Une voiture avec un collant de la compagnie Uber.

Un quart des métiers qu'on retrouve aujourd'hui n'existaient pas encore il y a 20 ans.

Photo : Radio-Canada / Ivanoh Demers

Dans ce contexte, il est souvent nécessaire d’étudier et de travailler en même temps, une combinaison qui n’a jamais été aussi populaire chez les 20-35 ans.

Mais dans certains domaines, la surqualification est un enjeu. Plus d’un tiers des diplômés universitaires sont surqualifiés pour les emplois qu’ils occupent, ce qui amène son lot de problèmes, tels que le découragement, des démissions et des répercussions économiques.

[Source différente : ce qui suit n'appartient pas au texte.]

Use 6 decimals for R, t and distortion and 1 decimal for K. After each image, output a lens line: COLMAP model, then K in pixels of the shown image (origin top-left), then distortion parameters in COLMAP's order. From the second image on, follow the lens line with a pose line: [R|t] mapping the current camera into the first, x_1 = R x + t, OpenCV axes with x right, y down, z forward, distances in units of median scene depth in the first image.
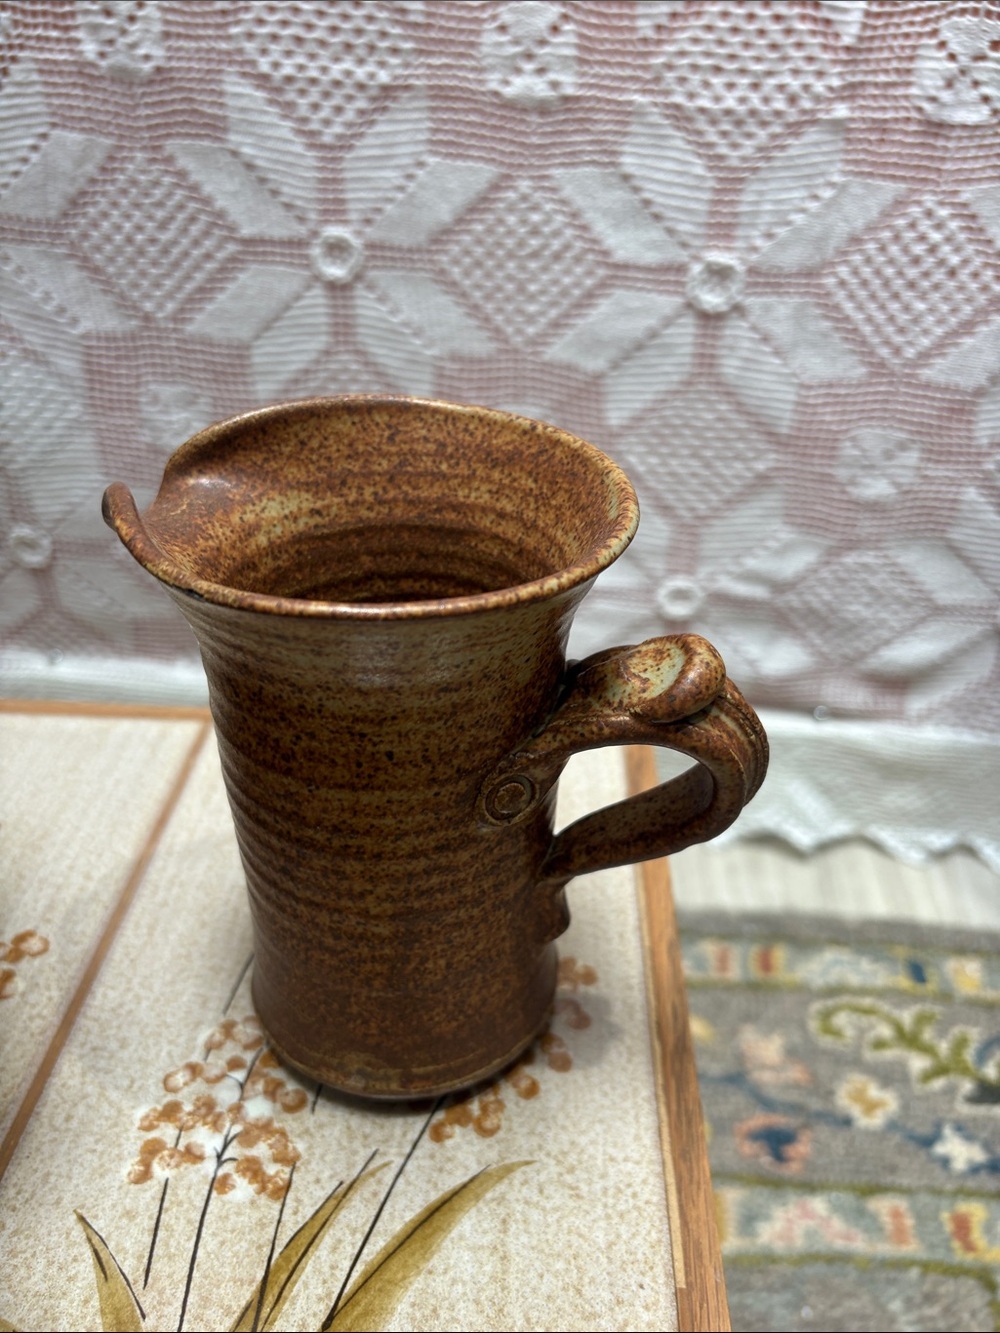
lens RADIAL K [[1072.4, 0, 501.5], [0, 1072.4, 666.0], [0, 0, 1]] dist [0.029210, -0.076142]
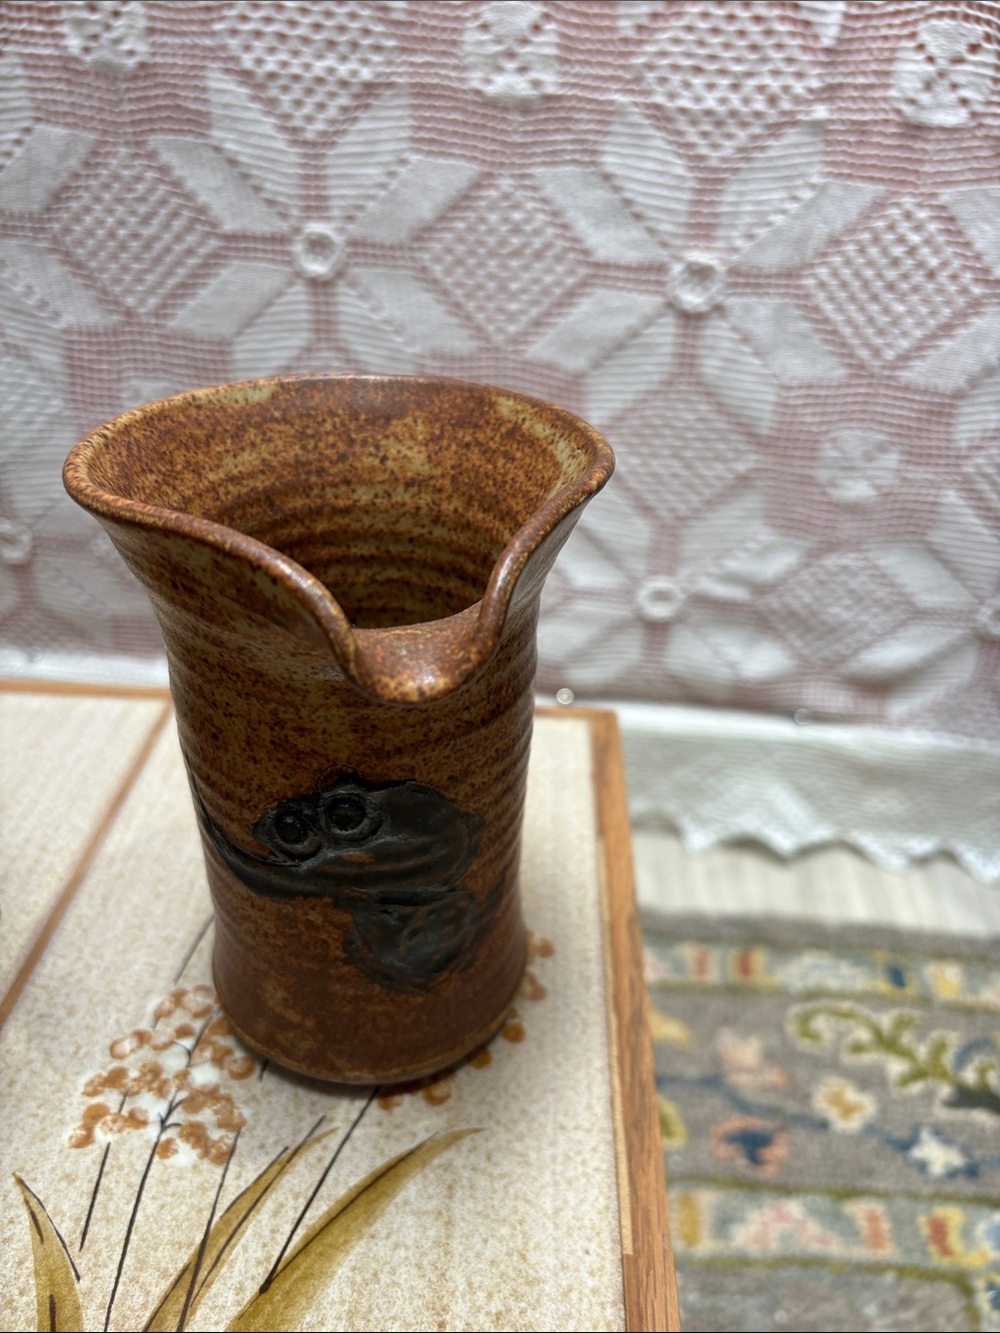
lens RADIAL K [[1072.4, 0, 499.8], [0, 1072.4, 666.9], [0, 0, 1]] dist [0.029210, -0.076142]
pose [[0.999948, 0.008162, 0.006187, 0.013281], [-0.008072, 0.999863, -0.014437, 0.018957], [-0.006304, 0.014386, 0.999877, 0.002950]]
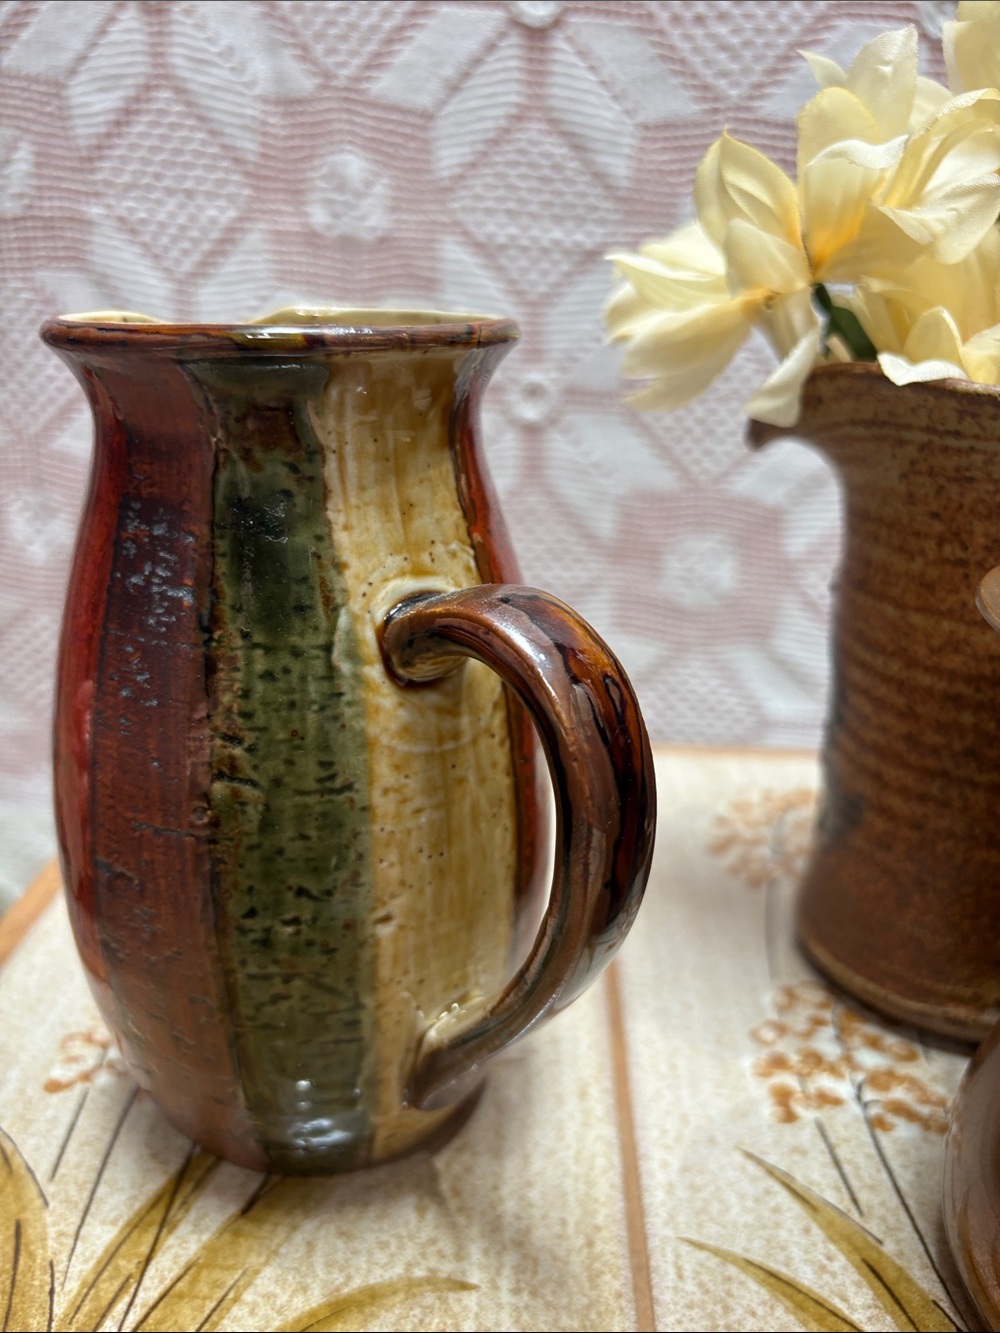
lens RADIAL K [[1072.4, 0, 491.8], [0, 1072.4, 661.3], [0, 0, 1]] dist [0.029210, -0.076142]
pose [[0.999984, -0.005549, -0.001325, -0.210291], [0.005142, 0.977308, -0.211759, 0.104173], [0.002470, 0.211748, 0.977321, 0.009135]]
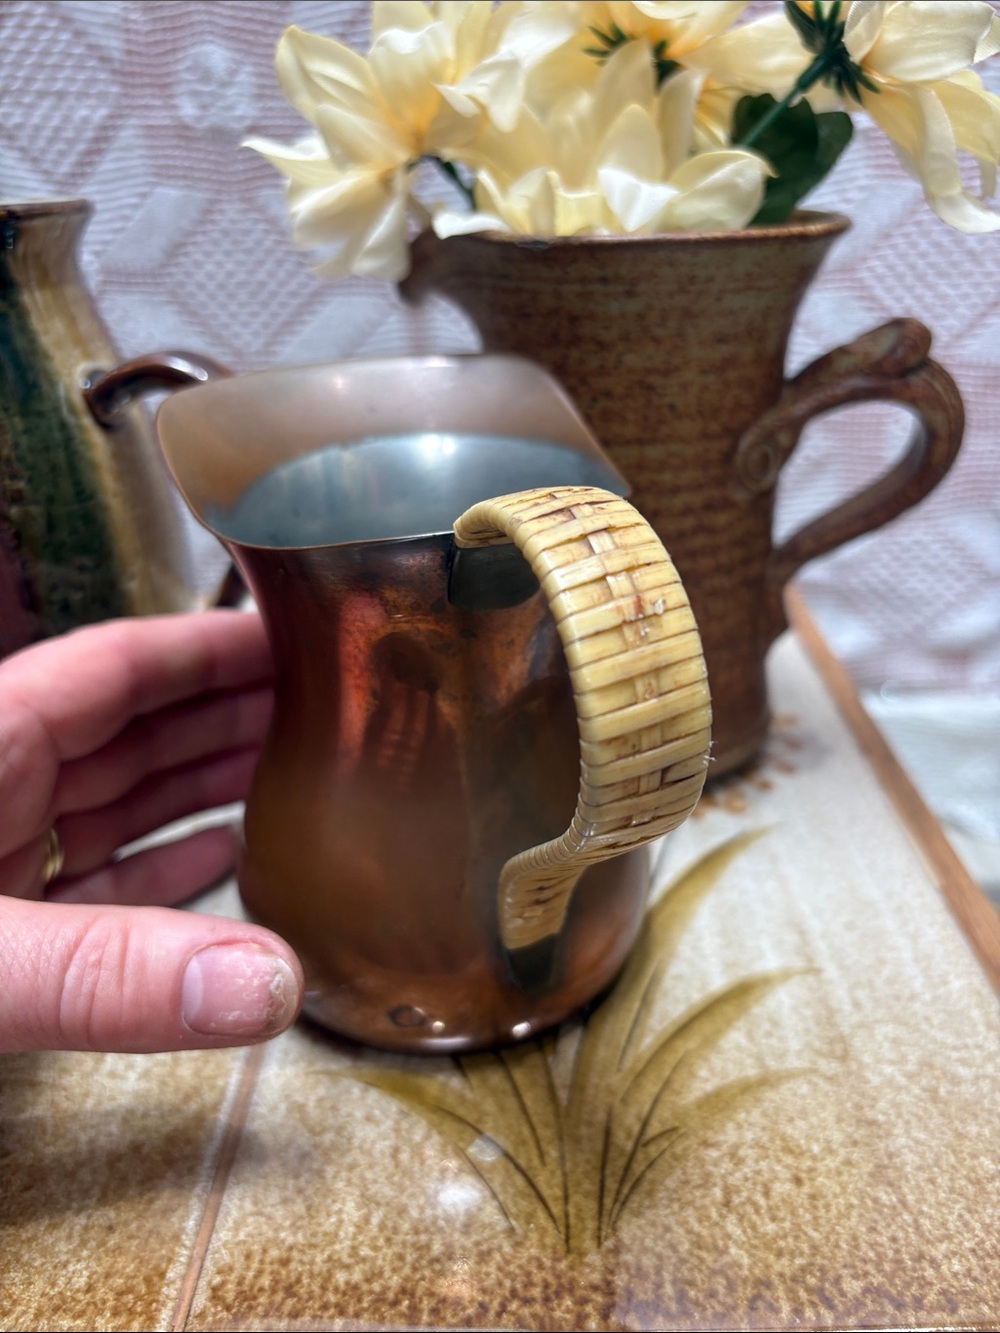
lens RADIAL K [[1072.4, 0, 504.1], [0, 1072.4, 661.9], [0, 0, 1]] dist [0.029210, -0.076142]
pose [[0.997989, -0.063379, 0.000898, -0.093177], [0.063046, 0.991079, -0.117423, 0.148780], [0.006552, 0.117243, 0.993082, -0.054327]]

L’éducation demeure la clé

Les experts s’entendent toutefois : depuis les années 1970 et encore plus aujourd’hui, ceux et celles qui tirent leur épingle du jeu sont les diplômés, même en situation de pénurie de main-d’œuvre où des employeurs ont des besoins tels dans certains domaines qu’ils embauchent des personnes non qualifiées.

« Ça peut être attrayant d'avoir des emplois à court terme. À 18-19-20 ans, tu te penses riche avec un salaire régulier. Mais il y a toujours un danger pour l'avenir des personnes [peu qualifiées], parce qu'avec les transformations du monde du travail qui exige toujours plus de formation, bien, ces jeunes-là, peut-être que dans quelques années [ils se retrouveront mal pris] », estime Madeleine Gauthier.

Et même en situation de « plein emploi », des jeunes en arrachent, à cause d’une inadéquation entre la formation et les besoins du marché ou encore par manque d’un réseau social, des problèmes de santé physique ou mentale, ou des enjeux personnels. « On les oublie, des fois », dit-elle.

Mais il faut retenir, lorsqu’on compare les générations, que la « jeunesse » est beaucoup plus mondialisée et circule plus qu’avant, souligne Mircea Vultur, ce qui contribue aussi à redéfinir les valeurs et les attentes en emploi. « Il y a une dimension très cosmopolite. Cette mobilité, une forte augmentation du niveau d'éducation, les compétences technologiques très développées, les voyages. » Les employeurs ne peuvent en faire fi.